We should be aware that local captures seem to have a performance cost in erlang: beam-telemetry/telemetry#43

We should at the minimum mention that in the docs. We should also see how feasible it is to allow MFA syntax. I guess we would prepend the value onto the argument list which means you could add literals to the fn like so:

field: {:thing, "thing", {MyMod, :my_fun, [1,2]}}

That would get called like this: MyMod.my_fun(input["thing"], 1, 2)

The use case is partially handled by allowing a Module to be provided as a cast fn, but we can't pass in extra arguments that way.

The downside is the potential for the schemas to get quite wide and unreadable. They risk looking a bit scruffy...

Schemaless Schemas

Allow for schemaless schemas - ie schemas that are just the tuple based representation.

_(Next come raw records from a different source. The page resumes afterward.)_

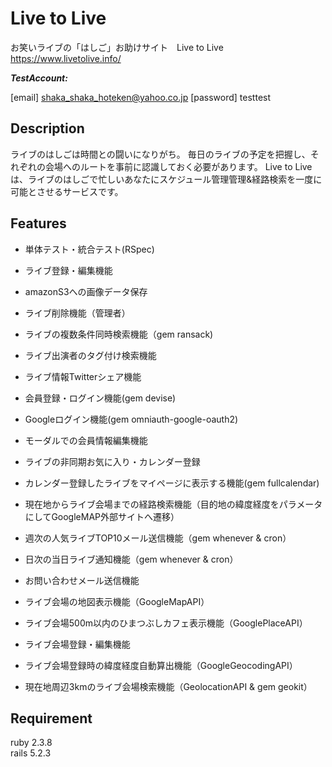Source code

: # Live to Live

お笑いライブの「はしご」お助けサイト　Live to Live
https://www.livetolive.info/

***TestAccount:***

[email] shaka_shaka_hoteken@yahoo.co.jp
[password] testtest

## Description

ライブのはしごは時間との闘いになりがち。
毎日のライブの予定を把握し、それぞれの会場へのルートを事前に認識しておく必要があります。
Live to Liveは、ライブのはしごで忙しいあなたにスケジュール管理管理&経路検索を一度に可能とさせるサービスです。

## Features

- 単体テスト・統合テスト(RSpec)

- ライブ登録・編集機能
- amazonS3への画像データ保存
- ライブ削除機能（管理者）
- ライブの複数条件同時検索機能（gem ransack)
- ライブ出演者のタグ付け検索機能
- ライブ情報Twitterシェア機能

- 会員登録・ログイン機能(gem devise)
- Googleログイン機能(gem omniauth-google-oauth2)
- モーダルでの会員情報編集機能

- ライブの非同期お気に入り・カレンダー登録
- カレンダー登録したライブをマイページに表示する機能(gem fullcalendar)
- 現在地からライブ会場までの経路検索機能（目的地の緯度経度をパラメータにしてGoogleMAP外部サイトへ遷移）

- 週次の人気ライブTOP10メール送信機能（gem whenever & cron）
- 日次の当日ライブ通知機能（gem whenever & cron）
- お問い合わせメール送信機能

- ライブ会場の地図表示機能（GoogleMapAPI）
- ライブ会場500m以内のひまつぶしカフェ表示機能（GooglePlaceAPI）
- ライブ会場登録・編集機能
- ライブ会場登録時の緯度経度自動算出機能（GoogleGeocodingAPI）
- 現在地周辺3kmのライブ会場検索機能（GeolocationAPI & gem geokit）


## Requirement

ruby 2.3.8  
rails 5.2.3

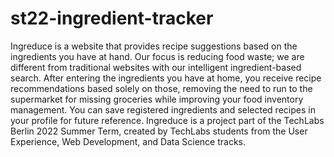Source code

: # st22-ingredient-tracker
Ingreduce is a website that provides recipe suggestions based on the ingredients you have at hand. Our focus is reducing food waste; we are different from traditional websites with our intelligent ingredient-based search. After entering the ingredients you have at home, you receive recipe recommendations based solely on those, removing the need to run to the supermarket for missing groceries while improving your food inventory management. You can save registered ingredients and selected recipes in your profile for future reference. 
Ingreduce is a project part of the TechLabs Berlin 2022 Summer Term, created by TechLabs students from the User Experience, Web Development, and Data Science tracks.
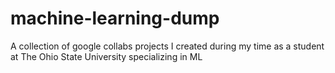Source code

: # machine-learning-dump
A collection of google collabs projects I created during my time as a student at The Ohio State University specializing in ML
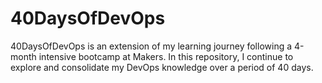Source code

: # 40DaysOfDevOps
40DaysOfDevOps is an extension of my learning journey following a 4-month intensive bootcamp at Makers. In this repository, I continue to explore and consolidate my DevOps knowledge over a period of 40 days.
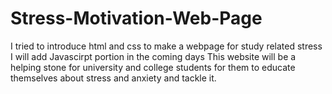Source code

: # Stress-Motivation-Web-Page
I tried to introduce html and css to make a webpage for study related stress
I will add Javascirpt portion in the coming days
This website will be a helping stone for university and college students for them to educate themselves about stress and anxiety and tackle it.
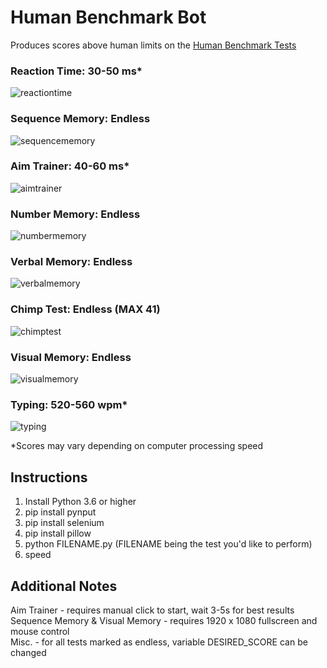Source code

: # Human Benchmark Bot
Produces scores above human limits on the [Human Benchmark Tests](https://humanbenchmark.com)  

### Reaction Time: 30-50 ms*  
![reactiontime](https://user-images.githubusercontent.com/46613498/147722939-b211eeee-f08b-4a4d-ae36-ab3f8bcbb716.gif)

### Sequence Memory: Endless  
![sequencememory](https://user-images.githubusercontent.com/46613498/147722989-2845229b-8e37-4665-a2c5-165ae5c25dce.gif)

### Aim Trainer: 40-60 ms*  
![aimtrainer](https://user-images.githubusercontent.com/46613498/147723013-962ad357-e804-4755-b767-aaaeb672d41f.gif)

### Number Memory: Endless  
![numbermemory](https://user-images.githubusercontent.com/46613498/147723031-b2b1990a-6d57-4a72-a4d6-8d5b77fd2102.gif)

### Verbal Memory: Endless  
![verbalmemory](https://user-images.githubusercontent.com/46613498/147723034-5bd01832-4cb8-4426-8240-8c475855050a.gif)

### Chimp Test: Endless (MAX 41)
![chimptest](https://user-images.githubusercontent.com/46613498/147723036-595711fe-a7b0-44af-bc66-0bc5957a648a.gif)

### Visual Memory: Endless  
![visualmemory](https://user-images.githubusercontent.com/46613498/147723038-d5a12919-2f7d-4930-a203-5693062fc2ef.gif)

### Typing: 520-560 wpm*  
![typing](https://user-images.githubusercontent.com/46613498/147723045-76645bb9-e176-4c9b-ba7d-bb35d536ad4e.gif)

*Scores may vary depending on computer processing speed

## Instructions
1. Install Python 3.6 or higher 
2. pip install pynput
3. pip install selenium
4. pip install pillow
5. python FILENAME.py (FILENAME being the test you'd like to perform)
6. speed

## Additional Notes
Aim Trainer - requires manual click to start, wait 3-5s for best results  
Sequence Memory & Visual Memory - requires 1920 x 1080 fullscreen and mouse control  
Misc. - for all tests marked as endless, variable DESIRED_SCORE can be changed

This should be relatively simple.

The tricky bit is how to allow for inline schemas that have has_many / has_one. The syntax is not particularly nice and we need a way to provide a data_accessor. Arguably it should use the data accessor of the "parent" - ie the accessor that is passed in when call to_struct initially.

Lots of branching options here... because the number of ways you can provide a struct is... a lot.

I like the idea of being able to turn some data into an existing struct without having to add code into that struct's module - like a data_accessor. That would allow for one struct to work in many different schemas.